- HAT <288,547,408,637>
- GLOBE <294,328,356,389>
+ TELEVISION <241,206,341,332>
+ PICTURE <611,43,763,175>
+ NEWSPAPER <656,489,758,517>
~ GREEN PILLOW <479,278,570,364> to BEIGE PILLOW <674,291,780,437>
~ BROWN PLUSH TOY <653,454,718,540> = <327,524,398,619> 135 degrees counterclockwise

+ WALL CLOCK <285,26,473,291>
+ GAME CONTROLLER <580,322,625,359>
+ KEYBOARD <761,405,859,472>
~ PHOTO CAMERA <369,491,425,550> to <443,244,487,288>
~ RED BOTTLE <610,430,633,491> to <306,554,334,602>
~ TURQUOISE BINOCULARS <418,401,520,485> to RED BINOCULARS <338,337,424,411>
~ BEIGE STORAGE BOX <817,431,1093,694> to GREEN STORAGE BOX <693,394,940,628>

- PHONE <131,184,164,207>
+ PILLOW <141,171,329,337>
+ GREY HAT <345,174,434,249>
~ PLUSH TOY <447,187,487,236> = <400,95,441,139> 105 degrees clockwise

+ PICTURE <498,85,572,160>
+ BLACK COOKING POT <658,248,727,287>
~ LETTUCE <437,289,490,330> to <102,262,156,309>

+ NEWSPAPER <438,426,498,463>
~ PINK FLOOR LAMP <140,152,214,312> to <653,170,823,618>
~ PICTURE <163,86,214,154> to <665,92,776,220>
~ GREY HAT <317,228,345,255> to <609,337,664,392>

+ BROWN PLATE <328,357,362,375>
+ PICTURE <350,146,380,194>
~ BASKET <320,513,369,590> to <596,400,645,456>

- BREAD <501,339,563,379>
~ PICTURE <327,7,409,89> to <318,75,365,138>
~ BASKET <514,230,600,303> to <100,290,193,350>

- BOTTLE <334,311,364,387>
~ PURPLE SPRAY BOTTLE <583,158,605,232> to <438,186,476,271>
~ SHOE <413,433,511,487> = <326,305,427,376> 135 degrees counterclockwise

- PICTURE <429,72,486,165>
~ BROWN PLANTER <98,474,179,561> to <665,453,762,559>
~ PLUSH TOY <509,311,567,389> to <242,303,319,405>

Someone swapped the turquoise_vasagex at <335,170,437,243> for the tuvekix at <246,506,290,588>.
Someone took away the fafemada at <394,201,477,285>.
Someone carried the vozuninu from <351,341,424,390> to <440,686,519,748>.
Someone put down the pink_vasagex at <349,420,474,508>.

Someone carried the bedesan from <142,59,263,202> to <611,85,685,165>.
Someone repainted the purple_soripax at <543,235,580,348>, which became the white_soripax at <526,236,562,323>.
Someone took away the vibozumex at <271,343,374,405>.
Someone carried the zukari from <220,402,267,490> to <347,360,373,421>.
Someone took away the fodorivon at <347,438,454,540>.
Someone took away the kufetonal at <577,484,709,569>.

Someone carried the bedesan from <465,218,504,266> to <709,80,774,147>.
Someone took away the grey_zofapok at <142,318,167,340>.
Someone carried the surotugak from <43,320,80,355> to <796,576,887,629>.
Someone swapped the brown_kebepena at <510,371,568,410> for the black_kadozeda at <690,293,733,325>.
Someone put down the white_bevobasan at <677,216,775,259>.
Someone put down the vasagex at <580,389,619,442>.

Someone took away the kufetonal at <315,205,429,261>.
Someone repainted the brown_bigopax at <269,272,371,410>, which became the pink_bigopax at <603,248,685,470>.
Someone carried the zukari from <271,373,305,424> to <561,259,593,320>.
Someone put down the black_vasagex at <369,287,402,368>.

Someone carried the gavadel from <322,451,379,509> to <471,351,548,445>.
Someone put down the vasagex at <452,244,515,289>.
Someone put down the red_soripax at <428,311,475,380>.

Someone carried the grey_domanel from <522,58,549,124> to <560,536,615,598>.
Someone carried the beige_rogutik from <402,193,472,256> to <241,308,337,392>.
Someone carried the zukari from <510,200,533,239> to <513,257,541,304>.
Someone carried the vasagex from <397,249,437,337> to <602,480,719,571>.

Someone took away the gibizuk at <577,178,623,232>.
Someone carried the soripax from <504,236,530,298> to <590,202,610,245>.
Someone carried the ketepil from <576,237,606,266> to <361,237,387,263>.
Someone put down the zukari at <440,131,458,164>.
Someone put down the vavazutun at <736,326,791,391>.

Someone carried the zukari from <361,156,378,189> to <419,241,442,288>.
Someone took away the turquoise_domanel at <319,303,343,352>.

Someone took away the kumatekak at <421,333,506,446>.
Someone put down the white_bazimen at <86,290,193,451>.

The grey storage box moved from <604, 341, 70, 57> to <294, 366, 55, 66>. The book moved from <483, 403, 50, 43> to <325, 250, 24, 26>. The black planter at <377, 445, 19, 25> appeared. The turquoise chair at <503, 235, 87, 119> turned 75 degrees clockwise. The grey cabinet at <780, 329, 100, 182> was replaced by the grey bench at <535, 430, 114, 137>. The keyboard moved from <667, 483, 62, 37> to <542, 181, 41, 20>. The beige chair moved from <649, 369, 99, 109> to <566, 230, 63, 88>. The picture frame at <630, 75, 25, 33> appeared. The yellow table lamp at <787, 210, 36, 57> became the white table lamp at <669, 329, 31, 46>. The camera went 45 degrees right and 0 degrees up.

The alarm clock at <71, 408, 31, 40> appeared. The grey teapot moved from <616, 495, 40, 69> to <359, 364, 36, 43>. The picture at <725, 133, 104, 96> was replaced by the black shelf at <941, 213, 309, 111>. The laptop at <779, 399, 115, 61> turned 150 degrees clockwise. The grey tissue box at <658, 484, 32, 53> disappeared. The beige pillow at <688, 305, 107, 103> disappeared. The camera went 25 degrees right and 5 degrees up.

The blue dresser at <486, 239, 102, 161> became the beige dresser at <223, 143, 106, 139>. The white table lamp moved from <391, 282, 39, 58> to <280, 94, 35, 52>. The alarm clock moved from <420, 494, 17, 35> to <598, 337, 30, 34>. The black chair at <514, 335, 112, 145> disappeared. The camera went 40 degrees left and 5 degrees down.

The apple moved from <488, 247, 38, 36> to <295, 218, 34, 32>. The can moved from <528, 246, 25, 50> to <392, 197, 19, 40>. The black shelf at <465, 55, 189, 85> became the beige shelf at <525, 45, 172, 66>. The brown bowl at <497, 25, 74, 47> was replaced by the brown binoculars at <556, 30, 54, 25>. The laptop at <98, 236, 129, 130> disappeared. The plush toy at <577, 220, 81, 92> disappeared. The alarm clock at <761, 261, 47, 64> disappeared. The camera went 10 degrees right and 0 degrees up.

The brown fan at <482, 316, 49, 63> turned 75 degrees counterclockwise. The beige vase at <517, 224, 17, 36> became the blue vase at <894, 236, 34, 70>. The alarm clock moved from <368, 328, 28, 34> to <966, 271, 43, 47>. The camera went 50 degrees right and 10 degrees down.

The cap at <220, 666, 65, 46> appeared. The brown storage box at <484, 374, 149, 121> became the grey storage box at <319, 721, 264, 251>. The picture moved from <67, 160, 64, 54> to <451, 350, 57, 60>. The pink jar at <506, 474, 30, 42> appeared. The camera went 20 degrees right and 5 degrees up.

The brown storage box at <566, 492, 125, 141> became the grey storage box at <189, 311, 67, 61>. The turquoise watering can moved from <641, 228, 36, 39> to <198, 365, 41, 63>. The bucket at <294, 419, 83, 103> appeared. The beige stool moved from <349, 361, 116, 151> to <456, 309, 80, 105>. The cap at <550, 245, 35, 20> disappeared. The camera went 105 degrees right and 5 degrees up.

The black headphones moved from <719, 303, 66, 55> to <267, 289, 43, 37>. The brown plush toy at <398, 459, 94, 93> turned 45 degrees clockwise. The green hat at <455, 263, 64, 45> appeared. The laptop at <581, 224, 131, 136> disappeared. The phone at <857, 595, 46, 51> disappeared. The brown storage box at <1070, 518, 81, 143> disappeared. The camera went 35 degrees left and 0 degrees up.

========

Write out, exactly and with nothing else, the lines of the listing above from its first line through the line with "BEIGE PILLOW <674,291,780,437>".

- HAT <288,547,408,637>
- GLOBE <294,328,356,389>
+ TELEVISION <241,206,341,332>
+ PICTURE <611,43,763,175>
+ NEWSPAPER <656,489,758,517>
~ GREEN PILLOW <479,278,570,364> to BEIGE PILLOW <674,291,780,437>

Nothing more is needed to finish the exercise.